Automatic Domain Model Creation Using Pattern-Based Fact Extraction

TitleAutomatic Domain Model Creation Using Pattern-Based Fact Extraction
Publication TypeMiscellaneous
Year of Publication2010
AuthorsChristopher Thomas, Pankaj Mehra, Wenbo Wang, Amit Sheth, Gerhard Weikum
KeywordsDomain Model Creation and Information Extraction and Knowledge Extraction and Ontology Learning

This paper describes a minimally guided approach to automatic domain model creation. The first step is to carve an area of interest out of the Wikipedia hierarchy based on a simple query or other starting point. The second step is to connect the concepts in this domain hierarchy with named relationships. A starting point is provided by Linked Open Data, such as DBPedia. Based on these community-generated facts we train a pattern-based fact-extraction algorithm to augment a domain hierarchy with previously unknown relationship occurrences.
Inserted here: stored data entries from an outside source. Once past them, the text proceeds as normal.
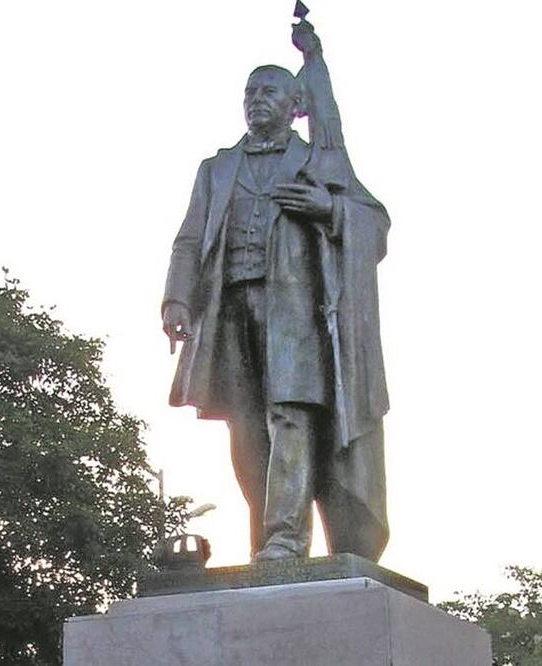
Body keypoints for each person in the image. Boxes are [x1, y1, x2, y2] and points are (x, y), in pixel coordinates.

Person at [161, 22, 390, 562]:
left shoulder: (319, 161)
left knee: (290, 415)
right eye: (250, 93)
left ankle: (286, 537)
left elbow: (373, 223)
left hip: (296, 313)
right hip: (227, 309)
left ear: (294, 105)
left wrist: (329, 209)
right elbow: (189, 239)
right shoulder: (216, 169)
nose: (256, 101)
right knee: (245, 429)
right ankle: (268, 533)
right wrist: (176, 299)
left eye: (269, 92)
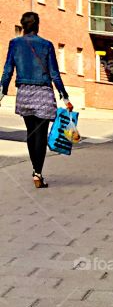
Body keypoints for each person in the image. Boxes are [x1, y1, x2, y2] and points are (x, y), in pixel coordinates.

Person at [0, 11, 71, 188]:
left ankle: (35, 170)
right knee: (41, 134)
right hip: (44, 94)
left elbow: (8, 70)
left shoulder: (15, 44)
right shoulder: (46, 45)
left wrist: (1, 93)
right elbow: (54, 73)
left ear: (23, 26)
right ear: (37, 25)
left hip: (24, 92)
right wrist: (65, 97)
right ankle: (38, 173)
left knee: (30, 133)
Pattern vectors are learned that represent occurrences of relationships between concepts. The process described can be fully automated and the number of relationships that can be learned grows as the community adds more information. Unlike approaches that are aimed at finding single, highly indicative patterns, we use the cumulative score of many pattern occurrences to increase extraction recall. The relationship identification process itself is based on positive-only classification of training facts.